▶ Work instructions:
**A.** Set down the passage of the NUMA performance notes starting at "NUMA nodes false" and ending at "different NUMA nodes.".
**B.** According to the NUMA performance notes, why is false sharing a concern for pages as well as cache lines on NUMA nodes? Answer in one to three sentences.

▶ Excerpt:
>>>

NUMA performance notes

NUMA nodes false sharing is extensive:
- normal false sharing is of concern for cache lines
- on NUMA nodes, false sharing is also of concern for pages as pages have to be migrated between nodes for shared access. Avoid accessing the same page from different NUMA nodes.
- granularity: typical 32k pages on ARM, 4k pages on x86. What about huge pages (2Mb)?
- keep sharing processes confined to the same NUMA node
- use per-thread memory
- no jumping across memory
- reported by VTune as front-end stall (instruction stall!)
atomics are slower than older non-NUMA systems; in particular read-modify-write
use NUMA-aware thread pools
Linux kernel presure points:
- TLB: shootdowns (inter-processor interrupts!) by:
  - NUMA page migrations
  - changes in memory mappings
  - memory access modes/protection
  - (explicit) changes to the in-kernel page table
  - use huge pages as relief /proc/sys/kernel/mm/transparent_hugepage/enabled always (by kernel as it sees fit; in practice: must request hp explicitly)
    - madvise(addr, size); addr is 4K aligned; size is x*2M
    - memory must be reserved/come from mmap()
- disable NUMA migration:
  - use numactl
  - bind program/thread to a single NUMA node/set of
  - turn off NUMA balancing /proc/sys/kernel/numa_balancing 0
  - overall program likely to be slower now
low CPU usage on NUMA at OS-level (idle time). Likely IO bound
- try lowering the kernel.sched_migration_cost_ns
- move processes that use network NICs to node 0 (NIC connects to PCIE of node 0
CPU stays high (100%):
- maybe frequency drop when load is high: not enough wattage/power
CPU simulators? Digital Ocean

@see https://www.youtube.com/watch?v=wGSSUSeaLgA

Written on February 16, 2026

<<<

[Dataset records]

>>>

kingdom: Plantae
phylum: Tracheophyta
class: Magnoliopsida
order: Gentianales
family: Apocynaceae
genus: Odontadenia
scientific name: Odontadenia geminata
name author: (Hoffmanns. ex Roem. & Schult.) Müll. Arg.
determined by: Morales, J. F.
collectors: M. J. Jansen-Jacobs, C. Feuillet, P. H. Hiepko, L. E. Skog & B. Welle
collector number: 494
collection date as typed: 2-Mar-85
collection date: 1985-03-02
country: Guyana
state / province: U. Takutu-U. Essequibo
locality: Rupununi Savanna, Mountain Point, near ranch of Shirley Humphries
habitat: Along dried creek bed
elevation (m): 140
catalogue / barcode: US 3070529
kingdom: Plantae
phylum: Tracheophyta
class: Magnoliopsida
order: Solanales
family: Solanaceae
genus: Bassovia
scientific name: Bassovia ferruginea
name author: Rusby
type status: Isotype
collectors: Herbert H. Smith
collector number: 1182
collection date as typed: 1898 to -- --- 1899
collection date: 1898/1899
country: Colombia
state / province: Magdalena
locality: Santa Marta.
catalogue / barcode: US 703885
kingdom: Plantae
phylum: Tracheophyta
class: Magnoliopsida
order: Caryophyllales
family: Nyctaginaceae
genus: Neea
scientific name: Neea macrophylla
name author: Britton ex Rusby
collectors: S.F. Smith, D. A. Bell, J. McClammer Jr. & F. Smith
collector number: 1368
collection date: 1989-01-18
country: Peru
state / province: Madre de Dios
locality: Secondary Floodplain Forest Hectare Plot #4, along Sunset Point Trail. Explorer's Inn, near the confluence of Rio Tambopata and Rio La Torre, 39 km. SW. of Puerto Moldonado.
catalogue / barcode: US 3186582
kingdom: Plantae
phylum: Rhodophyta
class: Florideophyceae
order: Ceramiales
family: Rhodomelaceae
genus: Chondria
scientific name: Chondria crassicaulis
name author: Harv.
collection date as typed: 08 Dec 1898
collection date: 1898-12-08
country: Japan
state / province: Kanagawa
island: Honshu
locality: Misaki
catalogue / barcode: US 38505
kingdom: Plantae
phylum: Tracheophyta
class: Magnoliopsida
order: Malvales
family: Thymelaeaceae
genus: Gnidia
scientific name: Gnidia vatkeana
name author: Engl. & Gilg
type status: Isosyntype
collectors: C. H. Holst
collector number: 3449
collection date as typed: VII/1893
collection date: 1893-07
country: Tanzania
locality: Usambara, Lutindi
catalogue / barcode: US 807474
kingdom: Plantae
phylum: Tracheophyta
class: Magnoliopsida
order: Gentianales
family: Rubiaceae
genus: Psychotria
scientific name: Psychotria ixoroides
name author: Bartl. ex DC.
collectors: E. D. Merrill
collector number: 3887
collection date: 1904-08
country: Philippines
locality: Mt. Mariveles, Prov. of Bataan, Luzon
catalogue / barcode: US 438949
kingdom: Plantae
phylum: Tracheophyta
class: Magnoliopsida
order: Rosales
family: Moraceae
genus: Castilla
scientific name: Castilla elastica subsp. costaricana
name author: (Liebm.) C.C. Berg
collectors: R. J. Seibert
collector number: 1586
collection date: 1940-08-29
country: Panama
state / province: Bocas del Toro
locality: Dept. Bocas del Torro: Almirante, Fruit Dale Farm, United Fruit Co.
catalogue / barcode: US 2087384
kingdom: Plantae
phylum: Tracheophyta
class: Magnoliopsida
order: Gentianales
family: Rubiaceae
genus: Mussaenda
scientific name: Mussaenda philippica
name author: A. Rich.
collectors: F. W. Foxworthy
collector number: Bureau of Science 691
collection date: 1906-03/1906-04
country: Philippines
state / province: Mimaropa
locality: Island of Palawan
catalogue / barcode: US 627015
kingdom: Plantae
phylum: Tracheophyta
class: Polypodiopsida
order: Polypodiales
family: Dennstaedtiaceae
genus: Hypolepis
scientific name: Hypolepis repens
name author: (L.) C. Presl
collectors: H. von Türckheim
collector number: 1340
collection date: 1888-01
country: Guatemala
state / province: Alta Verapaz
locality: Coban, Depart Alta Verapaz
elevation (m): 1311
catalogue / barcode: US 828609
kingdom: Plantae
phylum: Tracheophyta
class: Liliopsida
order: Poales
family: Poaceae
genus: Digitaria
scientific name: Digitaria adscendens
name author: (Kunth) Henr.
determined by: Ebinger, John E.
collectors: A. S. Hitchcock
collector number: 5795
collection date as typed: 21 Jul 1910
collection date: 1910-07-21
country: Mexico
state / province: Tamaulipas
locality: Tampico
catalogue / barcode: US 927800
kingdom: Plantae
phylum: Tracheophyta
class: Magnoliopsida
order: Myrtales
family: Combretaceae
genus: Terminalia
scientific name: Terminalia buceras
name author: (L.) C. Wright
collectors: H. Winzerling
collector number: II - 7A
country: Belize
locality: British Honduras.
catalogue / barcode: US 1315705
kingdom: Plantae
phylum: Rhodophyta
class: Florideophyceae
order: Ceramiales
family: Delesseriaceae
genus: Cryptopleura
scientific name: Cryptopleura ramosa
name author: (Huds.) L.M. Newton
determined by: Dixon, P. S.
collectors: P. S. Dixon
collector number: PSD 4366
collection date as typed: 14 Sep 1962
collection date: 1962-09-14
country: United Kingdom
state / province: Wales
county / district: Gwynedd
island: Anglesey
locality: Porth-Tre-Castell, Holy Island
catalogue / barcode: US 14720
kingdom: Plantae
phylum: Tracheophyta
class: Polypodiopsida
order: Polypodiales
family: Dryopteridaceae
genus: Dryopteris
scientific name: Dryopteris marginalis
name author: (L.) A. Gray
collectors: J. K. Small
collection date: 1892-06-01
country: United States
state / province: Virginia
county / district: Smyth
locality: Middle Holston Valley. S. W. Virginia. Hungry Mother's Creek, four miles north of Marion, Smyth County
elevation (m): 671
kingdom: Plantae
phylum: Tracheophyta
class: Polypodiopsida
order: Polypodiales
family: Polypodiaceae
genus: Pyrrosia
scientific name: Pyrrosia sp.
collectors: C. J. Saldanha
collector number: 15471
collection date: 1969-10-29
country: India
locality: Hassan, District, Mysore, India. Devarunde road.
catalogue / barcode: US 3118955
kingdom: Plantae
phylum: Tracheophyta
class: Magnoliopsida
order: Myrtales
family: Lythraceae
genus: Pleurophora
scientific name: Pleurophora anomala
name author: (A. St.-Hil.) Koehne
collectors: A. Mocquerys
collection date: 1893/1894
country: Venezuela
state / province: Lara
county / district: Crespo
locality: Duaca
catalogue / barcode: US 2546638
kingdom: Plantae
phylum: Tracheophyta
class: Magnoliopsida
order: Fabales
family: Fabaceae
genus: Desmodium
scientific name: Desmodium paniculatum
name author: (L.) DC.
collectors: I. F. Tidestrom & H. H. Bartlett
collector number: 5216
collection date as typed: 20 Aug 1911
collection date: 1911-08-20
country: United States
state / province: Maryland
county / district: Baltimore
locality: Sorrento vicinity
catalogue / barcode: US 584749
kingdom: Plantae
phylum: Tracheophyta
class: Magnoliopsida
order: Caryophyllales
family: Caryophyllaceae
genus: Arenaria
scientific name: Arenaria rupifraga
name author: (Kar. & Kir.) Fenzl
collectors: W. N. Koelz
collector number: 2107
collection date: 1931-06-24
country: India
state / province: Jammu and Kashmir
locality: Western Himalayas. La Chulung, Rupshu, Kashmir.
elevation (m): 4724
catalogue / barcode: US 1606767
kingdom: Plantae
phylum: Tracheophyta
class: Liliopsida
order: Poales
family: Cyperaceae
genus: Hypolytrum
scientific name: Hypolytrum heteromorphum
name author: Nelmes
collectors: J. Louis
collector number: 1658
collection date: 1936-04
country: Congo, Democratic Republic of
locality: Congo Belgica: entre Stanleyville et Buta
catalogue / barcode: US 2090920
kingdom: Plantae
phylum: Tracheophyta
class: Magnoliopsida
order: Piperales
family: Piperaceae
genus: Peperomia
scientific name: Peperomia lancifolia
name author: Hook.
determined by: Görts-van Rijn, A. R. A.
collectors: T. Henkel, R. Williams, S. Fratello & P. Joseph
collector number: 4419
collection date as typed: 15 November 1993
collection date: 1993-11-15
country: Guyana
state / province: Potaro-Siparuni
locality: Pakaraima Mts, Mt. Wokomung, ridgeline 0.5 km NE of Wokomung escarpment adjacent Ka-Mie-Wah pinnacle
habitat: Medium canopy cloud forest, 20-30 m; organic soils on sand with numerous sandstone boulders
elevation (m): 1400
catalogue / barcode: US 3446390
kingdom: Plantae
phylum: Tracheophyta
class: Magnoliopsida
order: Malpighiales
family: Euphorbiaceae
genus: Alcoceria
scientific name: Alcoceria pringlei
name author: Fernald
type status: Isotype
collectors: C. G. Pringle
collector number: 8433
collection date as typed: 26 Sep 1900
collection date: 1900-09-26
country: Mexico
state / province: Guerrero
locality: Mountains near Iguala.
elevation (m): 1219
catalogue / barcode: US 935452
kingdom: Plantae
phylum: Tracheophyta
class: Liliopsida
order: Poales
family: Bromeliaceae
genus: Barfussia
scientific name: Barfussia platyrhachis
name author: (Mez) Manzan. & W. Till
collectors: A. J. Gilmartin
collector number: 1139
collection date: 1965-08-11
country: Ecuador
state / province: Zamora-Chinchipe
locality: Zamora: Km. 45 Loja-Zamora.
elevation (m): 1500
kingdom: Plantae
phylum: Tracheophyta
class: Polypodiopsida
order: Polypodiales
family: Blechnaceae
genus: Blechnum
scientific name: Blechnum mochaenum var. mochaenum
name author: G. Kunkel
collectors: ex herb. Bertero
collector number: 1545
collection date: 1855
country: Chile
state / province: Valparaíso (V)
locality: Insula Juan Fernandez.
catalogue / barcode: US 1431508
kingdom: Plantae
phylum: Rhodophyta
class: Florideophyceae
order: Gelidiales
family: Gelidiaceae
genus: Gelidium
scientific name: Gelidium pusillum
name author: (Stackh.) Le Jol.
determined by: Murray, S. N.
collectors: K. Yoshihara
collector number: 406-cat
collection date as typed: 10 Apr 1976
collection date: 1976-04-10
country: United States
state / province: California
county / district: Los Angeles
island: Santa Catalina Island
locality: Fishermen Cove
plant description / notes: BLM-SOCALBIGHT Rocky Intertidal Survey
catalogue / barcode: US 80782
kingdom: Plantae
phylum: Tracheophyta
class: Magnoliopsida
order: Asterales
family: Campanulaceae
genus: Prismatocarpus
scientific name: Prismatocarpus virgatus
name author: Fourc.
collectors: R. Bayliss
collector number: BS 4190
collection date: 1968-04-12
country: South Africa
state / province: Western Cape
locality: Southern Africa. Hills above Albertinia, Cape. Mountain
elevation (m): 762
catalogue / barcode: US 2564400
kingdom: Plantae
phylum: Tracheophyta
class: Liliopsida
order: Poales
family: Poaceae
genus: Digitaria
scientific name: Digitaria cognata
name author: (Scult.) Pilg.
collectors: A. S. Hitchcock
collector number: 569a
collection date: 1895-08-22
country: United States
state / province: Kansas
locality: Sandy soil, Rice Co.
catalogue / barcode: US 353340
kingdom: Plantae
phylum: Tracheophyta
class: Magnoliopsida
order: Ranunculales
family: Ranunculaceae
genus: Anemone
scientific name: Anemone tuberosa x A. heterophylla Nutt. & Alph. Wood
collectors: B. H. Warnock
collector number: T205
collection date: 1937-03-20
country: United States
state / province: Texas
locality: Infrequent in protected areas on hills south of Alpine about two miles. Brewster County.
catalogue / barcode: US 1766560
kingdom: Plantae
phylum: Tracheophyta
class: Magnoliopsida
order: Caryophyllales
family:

<<<

▶ Outputs by task:
**A.**
NUMA nodes false sharing is extensive:
- normal false sharing is of concern for cache lines
- on NUMA nodes, false sharing is also of concern for pages as pages have to be migrated between nodes for shared access. Avoid accessing the same page from different NUMA nodes.

**B.** On NUMA nodes, pages have to be migrated between nodes for shared access, so false sharing affects pages and not only cache lines. For that reason, the notes advise against accessing the same page from different NUMA nodes.